> _Exercice proposé A_
Traduisez en anglais cette phrase du texte sur le jardin partagé : « Martine m’ouvre la porte, et je vais ainsi faire une visite improvisée des différentes parcelles de ce jardin partagé. »
> _Exercice proposé B_
D'après le texte sur le jardin partagé, quel objet est posé sur une table, sous un petit abri ?

----- Bloc de texte

Durant l’année du projet, je suis donc sorti en reportage à plusieurs reprises, sans direction précise ou point de chute établi. Je sors le sac photo, direction Rochefort, et je joue à me perdre dans des rues, quartiers, que je ne connais pas du tout ou peu. C’est la chance du photographe ; en balade au grand air, à se laisser porter par le hasard, par son instinct. Ce jour-là j’emprunte une route qui va se terminer aussi sec, coupée par une voie de chemin de fer. Sur le point de faire demi-tour j’aperçois un espace bariolé de jardins ; je ne savais pas qu’il y avait ici un espace de jardin partagés. Il y en a plusieurs éparpillés sur la ville, et je souhaite en faire entrer un dans le livre. Je fais halte et gare mon destrier. Le portail semble fermé, j’aperçois quelqu’un, hors de portée, au fond du jardin. Les angles depuis ce grillage ne me plaisent pas, donc j’entreprends de contourner le tout.

Un chemin longe la voie ferrée, il va peut-être déboucher plus loin sur une autre ouverture… après 200m en effet un passage ; j’ai finalement dépassé le fond du jardin, un homme s’active à déblayer son bout de terrain ; il m’explique qu’en fait je suis là sur un terrain privé, que les jardins partagés s’arrêtent au grillage devant nous. Vous voulez y entrer ? Ni une ni deux il hausse la voix pour appeler une femme qui s’active dans ce fond de jardin. Après explications, je suis invité à refaire le tour inverse, et me présenter au portail qui sera cette fois-ci ouvert. Martine m’ouvre la porte, et je vais ainsi faire une visite improvisée des différentes parcelles de ce jardin partagé. Chaque parcelle est un peu à l’image de son(sa) jardinier(ère), et certainement le reflet de sa personnalité. Au milieu, un petit espace herbé fait office de terrasse : une table, des chaises éparpillées sous les branches d’un arbre ;
« Ici les gens se retrouvent le soir pour discuter ».

Chez Martine, tout est réfléchi, pensé, l’alliance des végétaux entre eux, le placement géométrique, suivant des lignes, des courbes secrètes, le tout en harmonie avec l’énergie cosmique du monde. Au centre de la parcelle, tout est contenu au sein d’un cercle énergétique ultime. « Ici je suis bien, je remets en ordre les choses à ma façon… »
Au milieu du jardin au cours de la visite toujours accompagné de Martine, mon regard s’arrête sur une scène que je n’attendais pas ici : une poupée, tâche colorée au travers du vert dominant, est posée sur une table, sous un petit abri. Son jardinier est absent, elle semble l’attendre… Je m’accroupis au milieu du jardin pour fixer ce moment ; ce sera une des photographies du livre.

----------
----- Données brutes

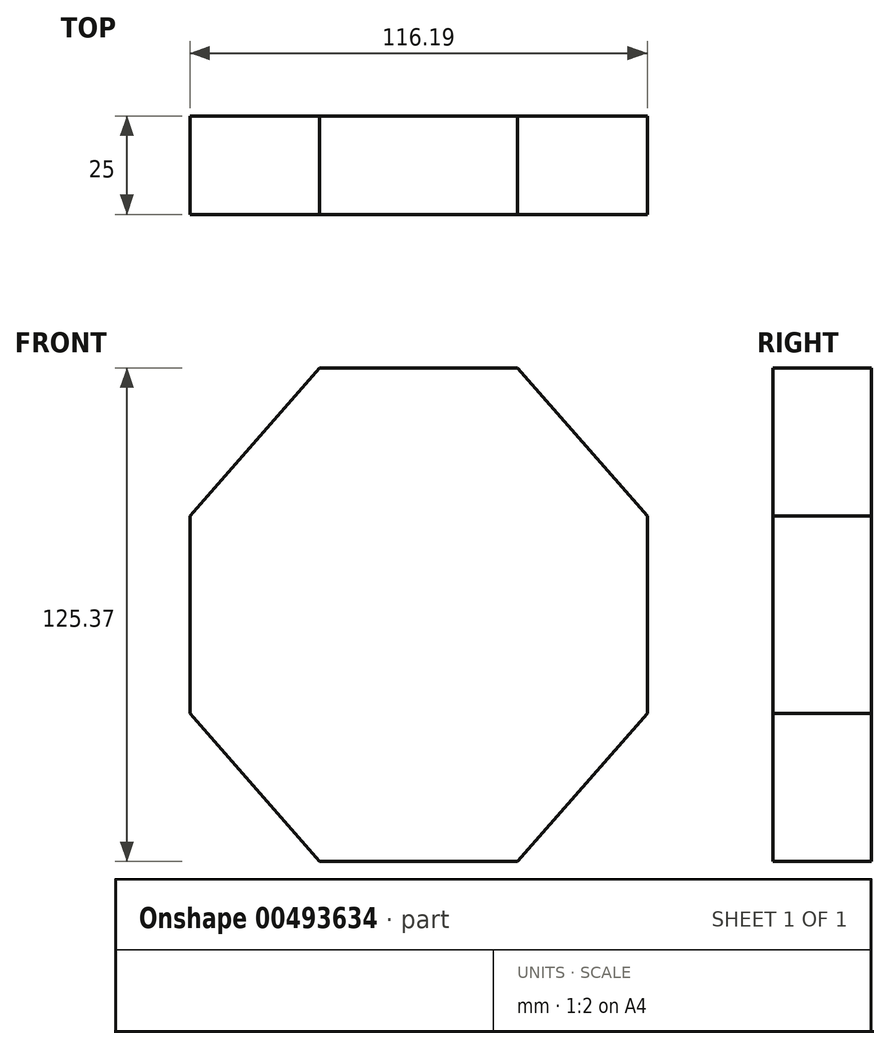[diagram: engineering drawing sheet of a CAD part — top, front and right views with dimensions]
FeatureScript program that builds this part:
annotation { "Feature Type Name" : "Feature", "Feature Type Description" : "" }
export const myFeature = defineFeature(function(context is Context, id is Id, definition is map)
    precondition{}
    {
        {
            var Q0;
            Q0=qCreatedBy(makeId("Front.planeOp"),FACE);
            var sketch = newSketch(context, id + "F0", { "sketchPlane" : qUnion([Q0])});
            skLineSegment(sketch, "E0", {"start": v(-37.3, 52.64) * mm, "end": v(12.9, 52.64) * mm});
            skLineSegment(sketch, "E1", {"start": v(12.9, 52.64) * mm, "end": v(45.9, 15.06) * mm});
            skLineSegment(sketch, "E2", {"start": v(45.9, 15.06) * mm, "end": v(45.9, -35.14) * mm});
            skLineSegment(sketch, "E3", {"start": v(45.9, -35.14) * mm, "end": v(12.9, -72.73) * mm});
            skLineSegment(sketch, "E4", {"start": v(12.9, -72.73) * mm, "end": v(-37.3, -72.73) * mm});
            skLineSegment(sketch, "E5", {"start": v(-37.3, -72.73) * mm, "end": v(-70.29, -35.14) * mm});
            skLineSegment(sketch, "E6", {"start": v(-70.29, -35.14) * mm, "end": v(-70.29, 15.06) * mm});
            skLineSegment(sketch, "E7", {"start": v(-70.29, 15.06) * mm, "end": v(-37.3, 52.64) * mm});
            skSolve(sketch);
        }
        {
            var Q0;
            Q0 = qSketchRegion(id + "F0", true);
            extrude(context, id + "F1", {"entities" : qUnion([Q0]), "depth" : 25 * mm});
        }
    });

----------

> _Corrigé A_
Martine opens the gate for me, and so I take an improvised tour of the different plots of this shared garden.

> _Corrigé B_
Une poupée.